Константин Косачев: Да, конечно, они существуют. Есть четко прописанные процедуры создания политических партий. И наши «несогласные», которые выходят сейчас на площади, я не понимаю, почему они не занимаются реальной политикой, а занимаются политикой уличной. У нас есть целая группа либеральных партий, которые давно могли бы между собой договориться, пройти в парламент и реально претендовать на власть. А они этого не делают. Они раз за разом предпочитают идти на выборы отдельно, самостоятельно, каждый из них, увы, не претендует на большее число процентов, чем 3-5, или что-то типа этого. И они раз за разом остаются вне политического процесса. А механизмы есть.

Данила Гальперович: Константин Иосифович, вы сидели в одном парламенте с Владимиром Рыжковым. Вам рассказать, как не регистрировали Республиканскую партию?

Константин Косачев: Если можете, то расскажите.

Данила Гальперович: Я думаю, что вы вполне можете узнать об этом в Минюсте. Но человек, который, между прочим, вполне привязан к нашей сегодняшней передаче, поскольку возглавляет Общественный клуб России в объединенной Европе, Владимир Рыжков не смог зарегистрировать Республиканскую партию.

Константин Косачев: Я не исключаю, что он этого не сделал по каким-то абсолютно законным причинам и основаниям. Я знаю совершенно досконально, что когда у нас были выборы президента с участием очевидного оппозиционера господина Касьянова, сколько усилий приложила власть к тому, чтобы сохранить его в числе претендентов. Потому что все прекрасно понимали, какой будет шум, если он не будет зарегистрирован. И не получилось, несмотря на все усилия, потому что слишком некачественными были документы господина Касьянова. Какими были документы господина Рыжкова, не знаю. Но совершенно точно знаю, что кроме господина Рыжкова и Республиканской партии у нас есть зарегистрированное «Яблоко», у нас есть зарегистрированный «Союз правых сил», у нас есть много других организаций, которые совершенно спокойно могут быть зарегистрированными, могут объединяться, могут идти во власть и побеждать на этих выборах, если они поставят перед собой такую цель. Не происходит этого. Когда «Единая Россия» возникала, мы создавались на базе соперничающих группировок, точнее, политических движений, которые очень жестко конкурировали на каких-то выборах, но которые в какой-то момент переступили через эти противоречия и создали мощную политическую силу, которая пришла к власти. Вот этот шанс существует у политиков любого идеологического толка – справа, слева. Давайте серьезно конкурировать.
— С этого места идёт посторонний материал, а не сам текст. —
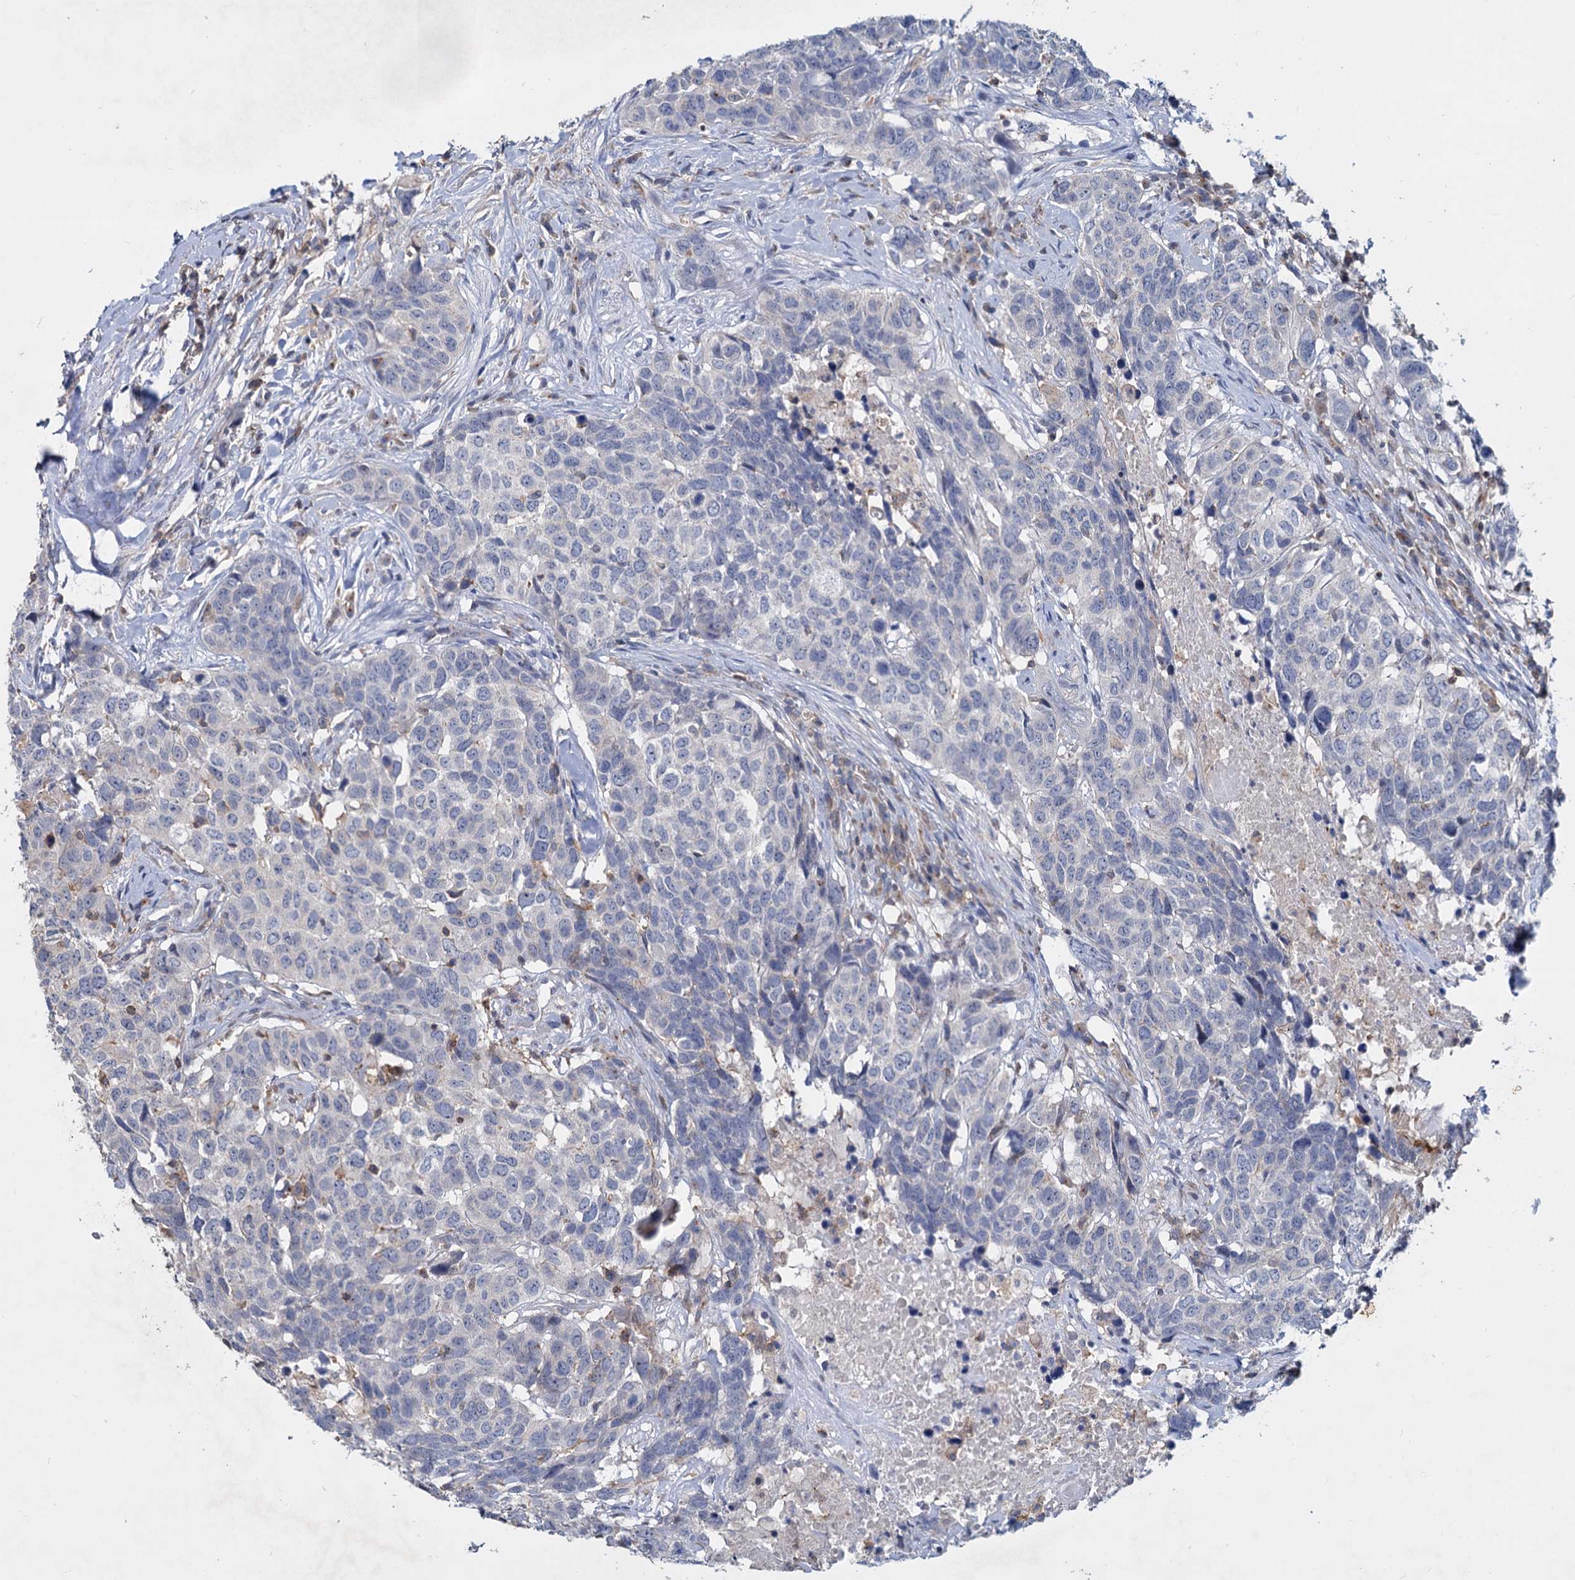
{"staining": {"intensity": "negative", "quantity": "none", "location": "none"}, "tissue": "head and neck cancer", "cell_type": "Tumor cells", "image_type": "cancer", "snomed": [{"axis": "morphology", "description": "Squamous cell carcinoma, NOS"}, {"axis": "topography", "description": "Head-Neck"}], "caption": "A high-resolution micrograph shows immunohistochemistry (IHC) staining of squamous cell carcinoma (head and neck), which reveals no significant expression in tumor cells.", "gene": "LRCH4", "patient": {"sex": "male", "age": 66}}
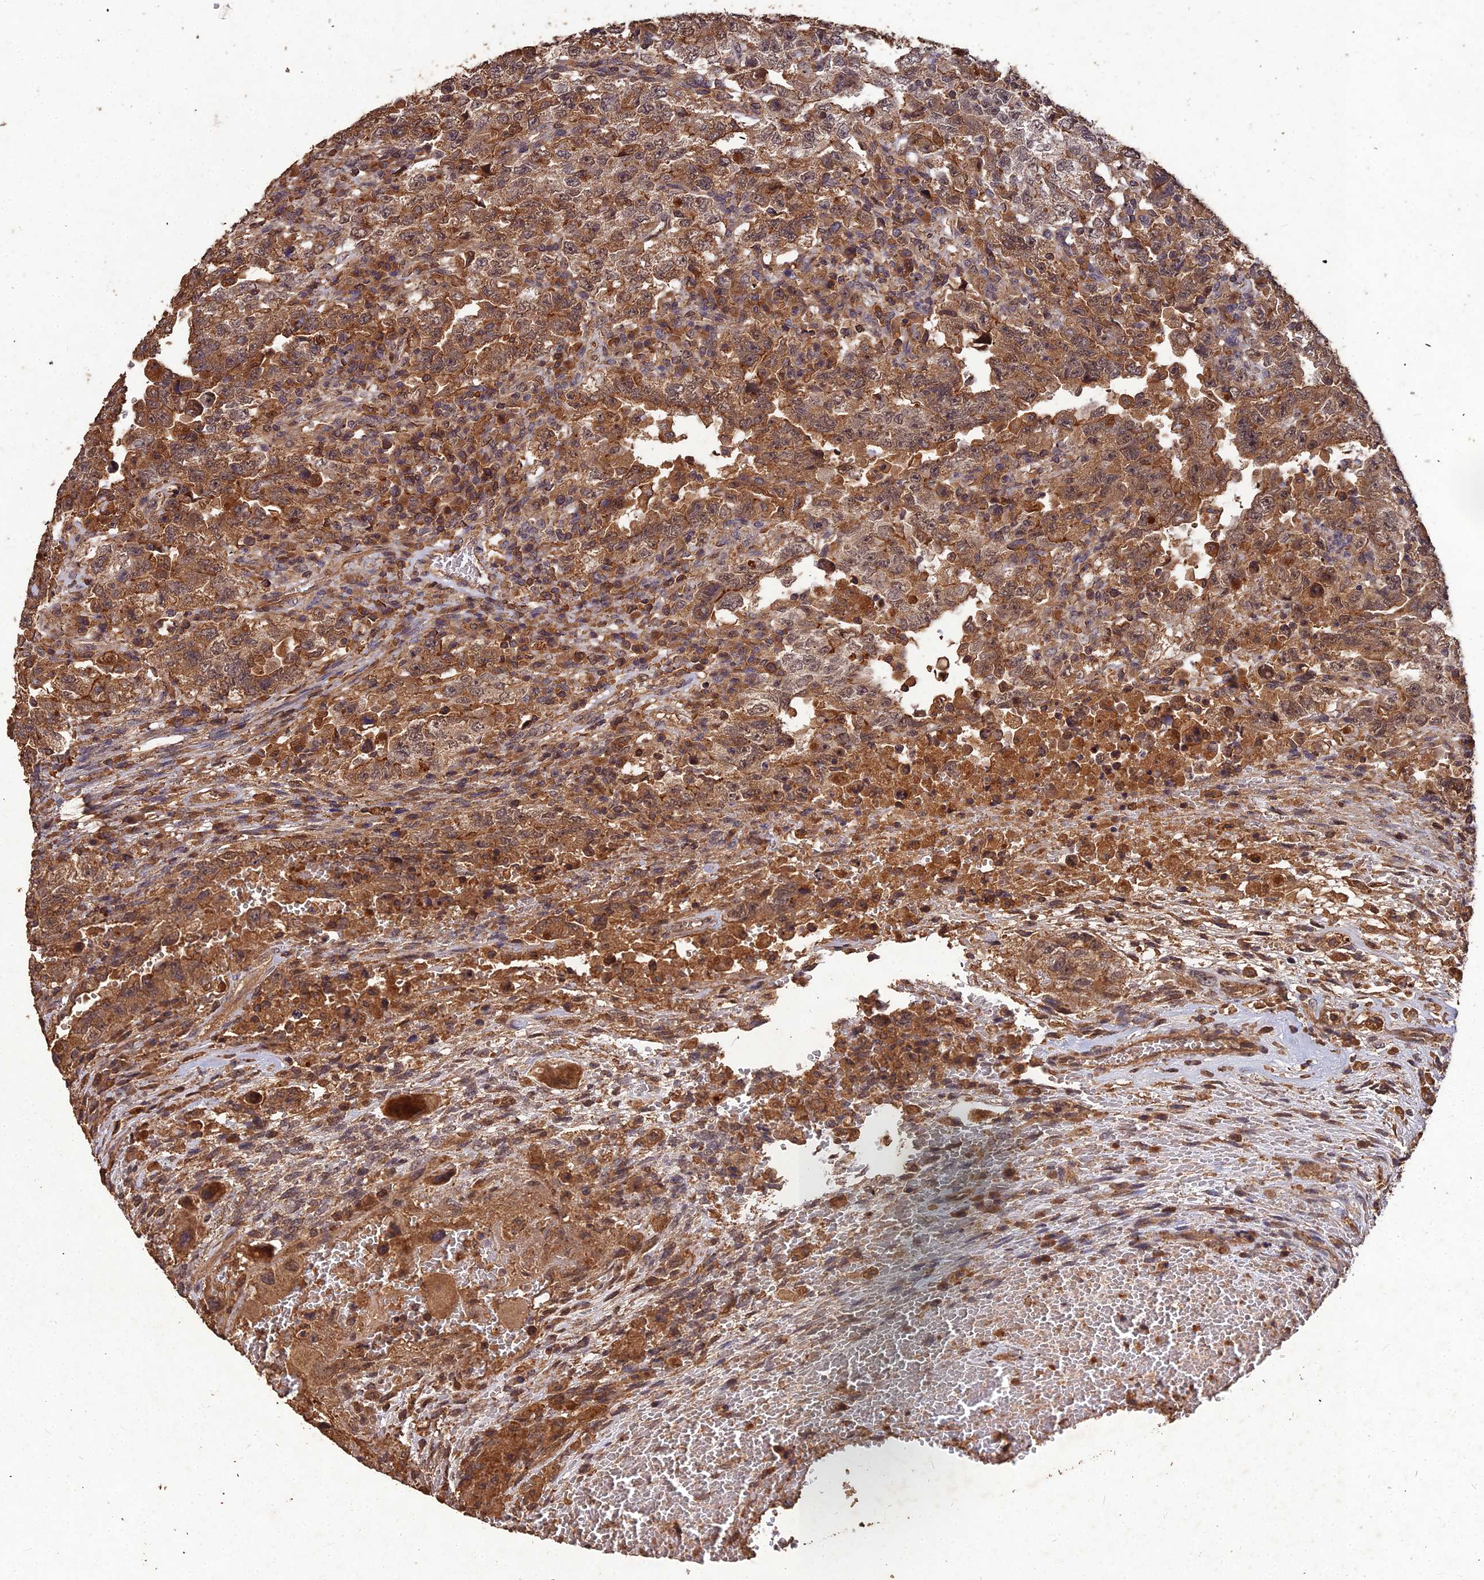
{"staining": {"intensity": "strong", "quantity": ">75%", "location": "cytoplasmic/membranous"}, "tissue": "testis cancer", "cell_type": "Tumor cells", "image_type": "cancer", "snomed": [{"axis": "morphology", "description": "Carcinoma, Embryonal, NOS"}, {"axis": "topography", "description": "Testis"}], "caption": "Immunohistochemistry micrograph of testis embryonal carcinoma stained for a protein (brown), which demonstrates high levels of strong cytoplasmic/membranous expression in about >75% of tumor cells.", "gene": "SYMPK", "patient": {"sex": "male", "age": 26}}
Данила Гальперович: И я хотел бы вас спросить о последнем, наверное, наибольшем успехе России за ближайшее время – это изменение отношений с Украиной. Уже говорится об отношениях союзнических, дружеских, достигнуто очень много на бумаге, в конкретных действиях. Ваша оценка роли президента Виктора Януковича во всем этом. И ваша оценка будущего всего этого. Насколько за многими согласиями могут последовать (или не могут последовать) многие разногласия? Я напомню уважаемым радиослушателям, что, вообще-то, Константину Косачеву принадлежит честь вытаскивания Виктора Януковича на съезды партии «Единая Россия», на которых, собственно, Партия регионов с «Единой Россией» и подружилась. Сам видел, помню.

Константин Косачев: Мне принадлежит другая честь. Я лично подписывал с господином Януковичем первое соглашение о сотрудничестве между Партией регионов и «Единой Россией», мы это делали в Киеве, а не в Москве. А все то, о чем вы говорите, было уже потом.

Что касается оценок. Главная и единственная оценка – это оценка самого украинского народа. После того, как произошли все эти события, я видел опрос общественного мнения на этой неделе на Украине, который говорит о том, что если бы президентские выборы были бы сейчас, то за Януковича проголосовали бы 48%, по состоянию на эту неделю, за Тигипко - 12%, за Тимошенко - 10%, за Яценюка – 1 или 2%. Вот это реакция украинского населения на то, что происходило внутри Украины (я думаю, не только в российско-украинских отношениях) за последние несколько месяцев. И это, на мой взгляд, здорово.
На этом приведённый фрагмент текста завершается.